Jacek Braciak o zagraniu podwójnej roli braci Kaczyńskich
Zapytany, czy nie obawia się zagrania roli braci Kaczyńskich Jacek Braciak odparł: Ja się boję tylko Boga i łez ludzkich. To po pierwsze. Po drugie, to truizm, ale myśląc w ten sposób, nie mógłbym zagrać geja, bo pomawiano by mnie, że jestem gejem. Dla mnie nie ma znaczenia, czy to jest Tadeusz Kościuszko, czy to są bracia Kaczyńscy, jeśli to jest ciekawy materiał pozwalający mi podróżować ciągle naprzód. Gdyby scenariusz „Kosa” był jakąś hagiografią naszego bohatera narodowego, to bym w tym nie wystąpił. Nie zagrałbym prezydenta Kaczyńskiego w Smoleńsku, bo to następna rzecz zupełnie jednowymiarowa. Nie widzę nic złego w przyjmowaniu propozycji, które stanowią satysfakcjonujący mnie poziom komplikacji.

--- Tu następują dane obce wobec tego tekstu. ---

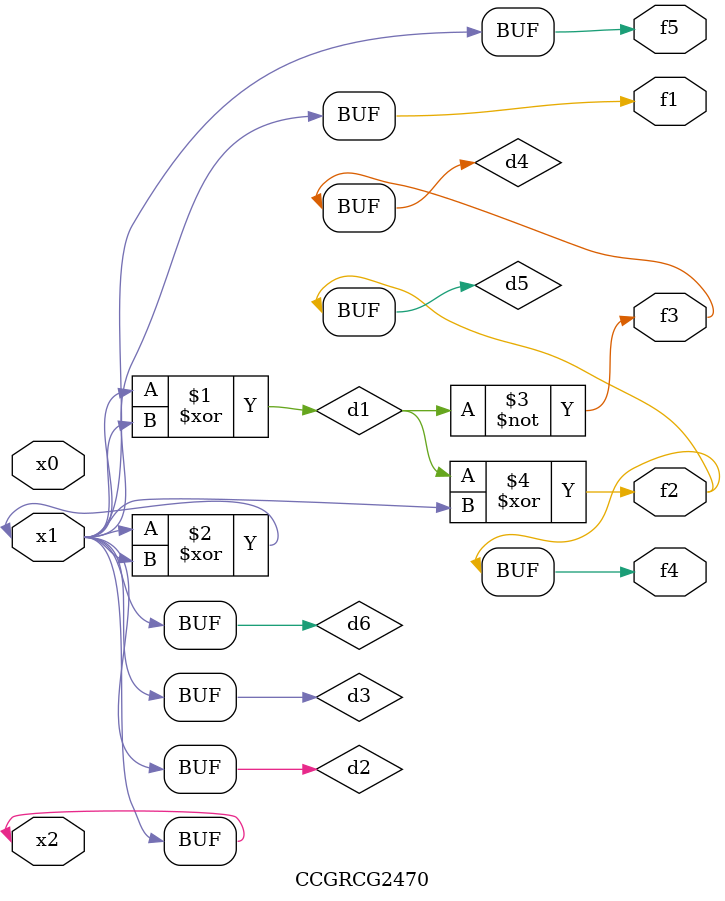
<source format=v>
module CCGRCG2470(
	input x0, x1, x2,
	output f1, f2, f3, f4, f5
);

	wire d1, d2, d3, d4, d5, d6;

	xor (d1, x1, x2);
	buf (d2, x1, x2);
	xor (d3, x1, x2);
	nor (d4, d1);
	xor (d5, d1, d2);
	buf (d6, d2, d3);
	assign f1 = d6;
	assign f2 = d5;
	assign f3 = d4;
	assign f4 = d5;
	assign f5 = d6;
endmodule

</source>
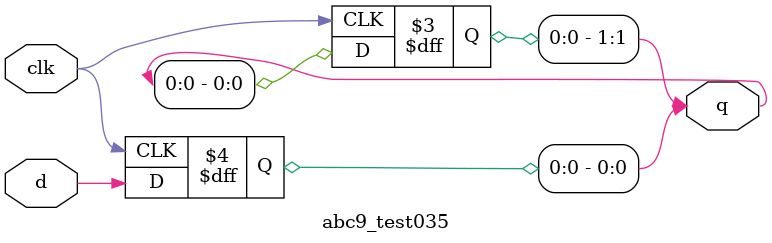
<source format=v>
module abc9_test001(input a, output o);
assign o = a;
endmodule

module abc9_test002(input [1:0] a, output o);
assign o = a[1];
endmodule

module abc9_test003(input [1:0] a, output [1:0] o);
assign o = a;
endmodule

module abc9_test004(input [1:0] a, output o);
assign o = ^a;
endmodule

module abc9_test005(input [1:0] a, output o, output p);
assign o = ^a;
assign p = ~o;
endmodule

module abc9_test006(input [1:0] a, output [2:0] o);
assign o[0] = ^a;
assign o[1] = ~o[0];
assign o[2] = o[1];
endmodule

module abc9_test007(input a, output o);
wire b, c;
assign c = ~a;
assign b = c;
abc9_test007_sub s(b, o);
endmodule

module abc9_test007_sub(input a, output b);
assign b = a;
endmodule

module abc9_test008(input a, output o);
wire b, c;
assign b = ~a;
assign c = b;
abc9_test008_sub s(b, o);
endmodule

module abc9_test008_sub(input a, output b);
assign b = ~a;
endmodule

module abc9_test009(inout io, input oe);
reg latch;
always @(io or oe)
    if (!oe)
        latch <= io;
assign io = oe ? ~latch : 1'bz;
endmodule

module abc9_test010(inout [7:0] io, input oe);
reg [7:0] latch;
always @(io or oe)
    if (!oe)
        latch <= io;
assign io = oe ? ~latch : 8'bz;
endmodule

module abc9_test011(inout io, input oe);
reg latch;
always @(io or oe)
    if (!oe)
        latch <= io;
//assign io = oe ? ~latch : 8'bz;
endmodule

module abc9_test012(inout io, input oe);
reg latch;
//always @(io or oe)
//    if (!oe)
//        latch <= io;
assign io = oe ? ~latch : 8'bz;
endmodule

module abc9_test013(inout [3:0] io, input oe);
reg [3:0] latch;
always @(io or oe)
    if (!oe)
        latch[3:0] <= io[3:0];
    else
        latch[7:4] <= io;
assign io[3:0] = oe ? ~latch[3:0] : 4'bz;
assign io[7:4] = !oe ? {latch[4], latch[7:3]} : 4'bz;
endmodule

module abc9_test014(inout [7:0] io, input oe);
abc9_test012_sub sub(io, oe);
endmodule

module abc9_test012_sub(inout [7:0] io, input oe);
reg [7:0] latch;
always @(io or oe)
    if (!oe)
        latch[3:0] <= io;
    else
        latch[7:4] <= io;
assign io[3:0] = oe ? ~latch[3:0] : 4'bz;
assign io[7:4] = !oe ? {latch[4], latch[7:3]} : 4'bz;
endmodule

module abc9_test015(input a, output b, input c);
assign b = ~a;
(* keep *) wire d;
assign d = ~c;
endmodule

module abc9_test016(input a, output b);
assign b = ~a;
(* keep *) reg c;
always @* c <= ~a;
endmodule

module abc9_test017(input a, output b);
assign b = ~a;
(* keep *) reg c;
always @* c = b;
endmodule

module abc9_test018(input a, output b, output c);
assign b = ~a;
(* keep *) wire [1:0] d;
assign c = &d;
endmodule

module abc9_test019(input a, output b);
assign b = ~a;
(* keep *) reg [1:0] c;
reg d;
always @* d <= &c;
endmodule

module abc9_test020(input a, output b);
assign b = ~a;
(* keep *) reg [1:0] c;
(* keep *) reg d;
always @* d <= &c;
endmodule

// Citation: https://github.com/alexforencich/verilog-ethernet
module abc9_test021(clk, rst, s_eth_hdr_valid, s_eth_hdr_ready, s_eth_dest_mac, s_eth_src_mac, s_eth_type, s_eth_payload_axis_tdata, s_eth_payload_axis_tkeep, s_eth_payload_axis_tvalid, s_eth_payload_axis_tready, s_eth_payload_axis_tlast, s_eth_payload_axis_tid, s_eth_payload_axis_tdest, s_eth_payload_axis_tuser, m_eth_hdr_valid, m_eth_hdr_ready, m_eth_dest_mac, m_eth_src_mac, m_eth_type, m_eth_payload_axis_tdata, m_eth_payload_axis_tkeep, m_eth_payload_axis_tvalid, m_eth_payload_axis_tready, m_eth_payload_axis_tlast, m_eth_payload_axis_tid, m_eth_payload_axis_tdest, m_eth_payload_axis_tuser);
  input clk;
  output [47:0] m_eth_dest_mac;
  input m_eth_hdr_ready;
  output m_eth_hdr_valid;
  output [7:0] m_eth_payload_axis_tdata;
  output [7:0] m_eth_payload_axis_tdest;
  output [7:0] m_eth_payload_axis_tid;
  output m_eth_payload_axis_tkeep;
  output m_eth_payload_axis_tlast;
  input m_eth_payload_axis_tready;
  output m_eth_payload_axis_tuser;
  output m_eth_payload_axis_tvalid;
  output [47:0] m_eth_src_mac;
  output [15:0] m_eth_type;
  input rst;
  input [191:0] s_eth_dest_mac;
  output [3:0] s_eth_hdr_ready;
  input [3:0] s_eth_hdr_valid;
  input [31:0] s_eth_payload_axis_tdata;
  input [31:0] s_eth_payload_axis_tdest;
  input [31:0] s_eth_payload_axis_tid;
  input [3:0] s_eth_payload_axis_tkeep;
  input [3:0] s_eth_payload_axis_tlast;
  output [3:0] s_eth_payload_axis_tready;
  input [3:0] s_eth_payload_axis_tuser;
  input [3:0] s_eth_payload_axis_tvalid;
  input [191:0] s_eth_src_mac;
  input [63:0] s_eth_type;
  (* keep *)
  wire [0:0] grant, request;
  wire a;
  not u0 (
    a,
    grant[0]
  );
  and u1  (
    request[0],
    s_eth_hdr_valid[0],
    a
  );
  (* keep *)
  MUXF8 u2  (
    .I0(1'bx),
    .I1(1'bx),
    .O(o),
    .S(1'bx)
  );
  arbiter  arb_inst (
    .acknowledge(acknowledge),
    .clk(clk),
    .grant(grant),
    .grant_encoded(grant_encoded),
    .grant_valid(grant_valid),
    .request(request),
    .rst(rst)
  );
endmodule

module arbiter (clk, rst, request, acknowledge, grant, grant_valid, grant_encoded);
  input [3:0] acknowledge;
  input clk;
  output [3:0] grant;
  output [1:0] grant_encoded;
  output grant_valid;
  input [3:0] request;
  input rst;
endmodule

(* abc9_box_id=1, whitebox *)
module MUXF8(input I0, I1, S, output O);
endmodule

// Citation: https://github.com/alexforencich/verilog-ethernet
module abc9_test022
(
    input  wire        clk,
    input  wire        i,
    output wire [7:0]  m_eth_payload_axis_tkeep
);
    reg [7:0]  m_eth_payload_axis_tkeep_reg = 8'd0;
    assign m_eth_payload_axis_tkeep = m_eth_payload_axis_tkeep_reg;
    always @(posedge clk)
        m_eth_payload_axis_tkeep_reg <= i ? 8'hff : 8'h0f;
endmodule

// Citation: https://github.com/riscv/riscv-bitmanip
module abc9_test023 #(
	parameter integer N = 2,
	parameter integer M = 2
) (
	input [7:0] din,
	output [M-1:0] dout
);
	wire [2*M-1:0] mask = {M{1'b1}};
	assign dout = (mask << din[N-1:0]) >> M;
endmodule

module abc9_test024(input [3:0] i, output [3:0] o);
abc9_test024_sub a(i[1:0], o[1:0]);
endmodule

module abc9_test024_sub(input [1:0] i, output [1:0] o);
assign o = i;
endmodule

module abc9_test025(input [3:0] i, output [3:0] o);
abc9_test024_sub a(i[2:1], o[2:1]);
endmodule

module abc9_test026(output [3:0] o, p);
assign o = { 1'b1, 1'bx };
assign p = { 1'b1, 1'bx, 1'b0 };
endmodule

module abc9_test030(input [3:0] d, input en, output reg [3:0] q);
always @*
  if (en)
    q <= d;
endmodule

module abc9_test031(input clk1, clk2, d, output reg q1, q2);
always @(posedge clk1) q1 <= d;
always @(negedge clk2) q2 <= q1;
endmodule

module abc9_test032(input clk, d, r, output reg q);
always @(posedge clk or posedge r)
    if (r) q <= 1'b0;
    else q <= d;
endmodule

module abc9_test033(input clk, d, r, output reg q);
always @(negedge clk or posedge r)
    if (r) q <= 1'b1;
    else q <= d;
endmodule

module abc9_test034(input clk, d, output reg q1, q2);
always @(posedge clk) q1 <= d;
always @(posedge clk) q2 <= q1;
endmodule

module abc9_test035(input clk, d, output reg [1:0] q);
always @(posedge clk) q[0] <= d;
always @(negedge clk) q[1] <= q[0];
endmodule

</source>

Film o zależności ponad życie i śmierć
Oczywiście, natychmiast będzie się można domyśleć, że jest mowa o panach Kaczyńskich, natomiast bardzo się tym zainteresowałem dlatego, że osnowa nie opiera się na polityce. Najkrócej rzecz ujmując, żeby nie zdradzać tego, o czym może kiedyś będzie film, to jest swego rodzaju piekło wewnętrzne: czy w dwóch osobach mieści się jedna, czy w jednej dwie? To jest taki rodzaj zależności, który jest ponad życie, ponad śmierć. Tyle wielkich słów. To mnie interesuje – powiedział Jacek Braciak.